Now that the “court” action in the Canadian Islamic Congress v. Maclean’s Magazine is over in British Columbia, there are three things that didn’t happen that I think were mistakes.
I suppose it looks rather silly for this blogger to be suggesting to high-priced and experienced legal counsel (Maclean’s lawyers) that they might have done something differently. After all, my legal status is best painted by former Ontario Premier, Bill Davis, who always puckishly referred to himself as “just a B student at law school”.
However, this law school B student would have asked the head sock puppet on cross-examination why he and his colleagues didn’t do what any other reasonable persons in their position would have done. When people are aggrieved at things they see in the media they write letters to the editor or they produce their own op-ed pieces and try to get them published. These whiners ran all over the media complaining that Maclean’s would not submit to their editorial demands. But they never produced the counter-Steyn article and submitted it for publication, either through Maclean’s or through other media outlets.
I think the fact that they didn’t do that goes to the heart of this dispute. It’s possible this course of events was never about getting a counter piece published. It was about forcing the issue into a human rights complaint and obtaining a fatwa. Dr. Elmasry, head of the CIC, is on record as having previously complained that the anti-hate legislation in this country is useless. Such a line of cross-examination might have unearthed that intent.
The second thing I would have done differently is to get down in the muck with the lawyer for the complainants.
Maclean’s chose to go the high road, not offering any evidence of it’s own, simply challenging the admissibility of the complainant’s evidence (about a 50% success rate) and confining itself to cross-examination of witnesses.

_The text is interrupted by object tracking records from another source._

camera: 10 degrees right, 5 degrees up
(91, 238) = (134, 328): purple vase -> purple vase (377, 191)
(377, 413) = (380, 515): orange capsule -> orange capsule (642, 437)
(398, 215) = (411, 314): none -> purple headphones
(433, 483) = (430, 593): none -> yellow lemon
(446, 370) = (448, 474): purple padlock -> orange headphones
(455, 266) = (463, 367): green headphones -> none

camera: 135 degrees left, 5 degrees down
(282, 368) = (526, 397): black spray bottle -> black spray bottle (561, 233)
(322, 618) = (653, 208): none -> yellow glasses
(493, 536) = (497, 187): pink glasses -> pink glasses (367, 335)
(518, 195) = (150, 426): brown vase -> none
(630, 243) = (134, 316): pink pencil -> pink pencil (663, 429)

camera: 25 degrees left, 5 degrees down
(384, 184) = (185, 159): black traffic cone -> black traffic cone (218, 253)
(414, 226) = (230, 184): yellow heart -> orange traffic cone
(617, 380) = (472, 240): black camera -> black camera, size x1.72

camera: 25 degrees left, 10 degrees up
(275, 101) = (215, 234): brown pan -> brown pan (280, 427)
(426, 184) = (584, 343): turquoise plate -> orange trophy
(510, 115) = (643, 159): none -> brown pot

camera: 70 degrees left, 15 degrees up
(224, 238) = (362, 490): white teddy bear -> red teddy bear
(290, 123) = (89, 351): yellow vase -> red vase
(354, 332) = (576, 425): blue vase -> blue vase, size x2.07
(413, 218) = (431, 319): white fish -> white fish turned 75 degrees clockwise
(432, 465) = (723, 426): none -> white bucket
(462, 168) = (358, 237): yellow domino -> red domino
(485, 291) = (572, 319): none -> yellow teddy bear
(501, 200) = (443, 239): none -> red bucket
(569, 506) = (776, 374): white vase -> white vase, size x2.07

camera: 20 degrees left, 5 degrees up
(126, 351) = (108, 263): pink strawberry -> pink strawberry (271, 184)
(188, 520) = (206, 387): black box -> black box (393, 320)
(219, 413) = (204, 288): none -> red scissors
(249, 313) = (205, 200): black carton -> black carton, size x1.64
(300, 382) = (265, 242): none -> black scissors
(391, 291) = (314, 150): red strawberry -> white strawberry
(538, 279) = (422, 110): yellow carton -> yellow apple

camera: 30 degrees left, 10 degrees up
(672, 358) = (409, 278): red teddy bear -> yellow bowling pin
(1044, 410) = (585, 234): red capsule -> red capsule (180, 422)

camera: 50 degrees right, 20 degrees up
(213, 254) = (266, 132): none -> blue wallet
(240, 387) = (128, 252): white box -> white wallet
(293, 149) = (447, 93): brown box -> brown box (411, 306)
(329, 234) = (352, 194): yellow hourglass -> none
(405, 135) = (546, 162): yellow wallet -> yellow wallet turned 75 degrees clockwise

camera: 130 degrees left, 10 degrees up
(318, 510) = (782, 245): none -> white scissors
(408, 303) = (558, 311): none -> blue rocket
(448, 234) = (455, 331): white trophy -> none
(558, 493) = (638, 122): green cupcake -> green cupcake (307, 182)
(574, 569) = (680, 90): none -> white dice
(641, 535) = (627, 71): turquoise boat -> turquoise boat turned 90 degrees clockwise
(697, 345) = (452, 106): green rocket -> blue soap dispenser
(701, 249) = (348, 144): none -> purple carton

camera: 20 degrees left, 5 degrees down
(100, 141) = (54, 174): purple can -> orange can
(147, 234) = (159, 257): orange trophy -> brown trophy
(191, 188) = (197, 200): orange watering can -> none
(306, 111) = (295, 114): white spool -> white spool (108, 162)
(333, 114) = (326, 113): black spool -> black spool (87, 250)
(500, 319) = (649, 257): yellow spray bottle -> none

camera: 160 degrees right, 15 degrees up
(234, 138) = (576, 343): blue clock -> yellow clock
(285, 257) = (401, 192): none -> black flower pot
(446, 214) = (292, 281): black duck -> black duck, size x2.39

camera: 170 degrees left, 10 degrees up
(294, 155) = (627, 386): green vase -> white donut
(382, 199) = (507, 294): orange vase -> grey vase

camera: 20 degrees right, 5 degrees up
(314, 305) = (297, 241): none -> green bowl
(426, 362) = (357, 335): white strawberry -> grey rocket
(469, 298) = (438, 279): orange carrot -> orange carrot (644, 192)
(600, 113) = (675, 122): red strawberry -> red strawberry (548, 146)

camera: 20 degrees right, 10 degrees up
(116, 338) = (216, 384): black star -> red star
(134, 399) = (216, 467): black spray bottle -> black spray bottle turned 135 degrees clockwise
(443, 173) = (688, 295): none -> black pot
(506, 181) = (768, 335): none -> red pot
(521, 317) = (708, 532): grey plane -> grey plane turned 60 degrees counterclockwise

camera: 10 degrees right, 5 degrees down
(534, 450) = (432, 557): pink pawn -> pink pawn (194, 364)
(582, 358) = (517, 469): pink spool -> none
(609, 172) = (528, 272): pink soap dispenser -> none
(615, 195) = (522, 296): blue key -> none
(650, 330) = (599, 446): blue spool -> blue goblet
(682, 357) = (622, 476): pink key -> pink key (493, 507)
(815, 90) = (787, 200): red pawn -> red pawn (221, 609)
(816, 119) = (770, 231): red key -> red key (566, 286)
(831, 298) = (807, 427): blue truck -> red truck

Maclean’s should have produced evidence on the importance of the right of free speech and how that is exercised in this country through vigorous debate in a free media. Never assume that “judges” have that understanding – especially when the ones in this case were viewed so negatively by those who are horrified by these proceedings.
Besides, if the real strategy is to get an adverse ruling that one can take to a real court on appeal, it is favourable to the appeal to be able to say that such evidence was presented at the trial court and was inappropriately and mistakenly dismissed by that tribunal.
Thirdly, it would not have hurt to present evidence from the blogosphere in support of free speech and to show that the very fact a human rights commission would even entertain this case is upsetting to many, many people. If the BC HRC had declined to admit irrelevant blogging evidence on behalf of the complainants, then maybe not, but since it did, then fight fire with fire. Don't be so prissy, legally correct and dainty about the fight. If there are no rules then make up your own.
The choice was to attorn to the jurisdiction or not. Once you accept the challenge in that forum, then go all the way and play the game the way it is intended to be played. You are either in the fray or you are not, but you are never above it.
Finally, Canada owes a debt of gratitude to Dr. Elmasry and the CIC for turning over this human rights rock and exposing the bugs hiding in the shadows, nooks, crannies and crevices to the sunlight of international exposure and the court of public opinion.